I glance up at him, his thick lashes framing those incredible emerald-green eyes that are distant. “I didn’t mean for this—”

“Not now. Not when he needs you.”

We turn to where Austin lies. “We have to talk, though.”

He nods. “We will, but right now, there are more important things than whatever you and I need to resolve.”

I know I’ve hurt him. I can feel the tension growing between us. I’ve kept this from him for ten years, and I can only hope he’ll understand once he knows the whole story.

First, I have to handle the situation at hand.

“He should be waking up soon,” the nurse says softly as she approaches. “If you want to be at his side, it might help for him to see a familiar face.”

Sean’s hand touches my back, and I let him guide me into the room. Like the parting of the sea, we stand on each side of him. My chest hurts as I stare down at the little boy I love more than my own life.

“He doesn’t deserve any of this. He should be riding his horse in the snow, throwing the ball with his father, and planning ways to get into trouble,” Sean says as he pushes Austin’s hair back.

“No, he doesn’t deserve any of this.”

His happiness and his chance at a good life are the reasons I’ve endured any of this. What I could give him at twenty was nothing like the life Jasper and Hazel provided. They were able to provide for him and raise him the way I wanted him to be raised.

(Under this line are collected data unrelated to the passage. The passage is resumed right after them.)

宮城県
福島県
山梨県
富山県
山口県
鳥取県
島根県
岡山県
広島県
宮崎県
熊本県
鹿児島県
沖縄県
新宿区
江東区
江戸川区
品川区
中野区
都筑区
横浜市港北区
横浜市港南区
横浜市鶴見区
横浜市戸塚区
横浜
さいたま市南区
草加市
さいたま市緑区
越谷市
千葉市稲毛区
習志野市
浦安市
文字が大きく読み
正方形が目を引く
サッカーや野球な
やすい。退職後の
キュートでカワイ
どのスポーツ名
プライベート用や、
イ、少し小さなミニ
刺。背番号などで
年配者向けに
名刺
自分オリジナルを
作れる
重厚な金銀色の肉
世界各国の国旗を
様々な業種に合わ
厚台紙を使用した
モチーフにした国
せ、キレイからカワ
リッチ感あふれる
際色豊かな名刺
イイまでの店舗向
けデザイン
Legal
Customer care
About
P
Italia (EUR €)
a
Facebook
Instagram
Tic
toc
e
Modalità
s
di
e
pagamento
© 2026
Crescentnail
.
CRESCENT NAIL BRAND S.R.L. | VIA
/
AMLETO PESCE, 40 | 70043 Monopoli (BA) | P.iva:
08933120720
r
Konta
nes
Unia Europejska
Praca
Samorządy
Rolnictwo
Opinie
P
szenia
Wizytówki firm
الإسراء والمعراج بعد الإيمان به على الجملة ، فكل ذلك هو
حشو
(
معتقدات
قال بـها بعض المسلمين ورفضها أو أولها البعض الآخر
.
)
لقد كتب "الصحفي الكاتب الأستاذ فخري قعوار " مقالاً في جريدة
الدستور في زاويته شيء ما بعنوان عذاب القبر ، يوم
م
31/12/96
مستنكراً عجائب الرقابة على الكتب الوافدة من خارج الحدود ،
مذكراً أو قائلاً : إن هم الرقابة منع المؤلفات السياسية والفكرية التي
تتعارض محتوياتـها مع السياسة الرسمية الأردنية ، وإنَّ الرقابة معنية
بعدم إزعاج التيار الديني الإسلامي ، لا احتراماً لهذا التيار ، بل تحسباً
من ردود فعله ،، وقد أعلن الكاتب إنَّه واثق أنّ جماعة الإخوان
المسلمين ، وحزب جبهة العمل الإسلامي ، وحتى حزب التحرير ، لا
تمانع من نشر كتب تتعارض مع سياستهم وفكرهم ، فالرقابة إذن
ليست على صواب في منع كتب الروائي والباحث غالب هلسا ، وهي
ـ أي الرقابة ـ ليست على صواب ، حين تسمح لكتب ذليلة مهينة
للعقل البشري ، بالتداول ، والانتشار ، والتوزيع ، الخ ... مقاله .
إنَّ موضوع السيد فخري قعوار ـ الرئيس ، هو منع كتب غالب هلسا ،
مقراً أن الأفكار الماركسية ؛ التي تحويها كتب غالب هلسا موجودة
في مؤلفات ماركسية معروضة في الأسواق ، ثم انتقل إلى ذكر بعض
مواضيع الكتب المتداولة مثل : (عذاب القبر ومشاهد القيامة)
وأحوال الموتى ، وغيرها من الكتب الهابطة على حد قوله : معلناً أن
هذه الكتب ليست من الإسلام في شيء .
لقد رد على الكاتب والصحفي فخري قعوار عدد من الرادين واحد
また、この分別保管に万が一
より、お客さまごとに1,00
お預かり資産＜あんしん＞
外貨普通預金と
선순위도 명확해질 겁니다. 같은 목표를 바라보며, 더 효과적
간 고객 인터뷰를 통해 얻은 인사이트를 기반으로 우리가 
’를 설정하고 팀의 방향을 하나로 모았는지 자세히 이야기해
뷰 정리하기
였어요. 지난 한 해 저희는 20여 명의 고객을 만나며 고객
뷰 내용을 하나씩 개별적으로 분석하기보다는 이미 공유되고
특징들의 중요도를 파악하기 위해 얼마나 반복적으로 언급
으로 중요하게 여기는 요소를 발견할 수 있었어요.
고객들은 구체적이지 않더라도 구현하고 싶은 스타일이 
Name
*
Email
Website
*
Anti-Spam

There was never discord or unhappiness for him. Austin was loved and cared for in every way.

I was lucky that losing my son meant gaining a nephew who Hazel and Jasper loved like their own son. They wanted me to love him. They begged me to come back to Sugarloaf, be his auntie, and get to see him grow.

As hard as it was, I did it, and it was the greatest gift they ever gave me.

“Austin,” I call his name with all the tenderness I possess. “It’s okay, sweet boy.” I run my hands through his hair and then trail them down his sweet face.

As much as I want to see his eyes, I don’t. When he wakes, he’ll have questions, and the answers aren’t what I want to give.

There is no easy way to give anyone news like that. This has to be done very carefully.

I look over at Sean and his gaze meets mine. “He doesn’t know, and we can’t tell him.”

He breathes through his nose and then looks down. “I wouldn’t say anything. I’m just here for support.”

I wonder how much a heart can break before it just gives up. I’m going to suffer more losses than I can bear today.

“I’m sorry, Sean.” Before it’s too late and everything becomes too muddied, I say it.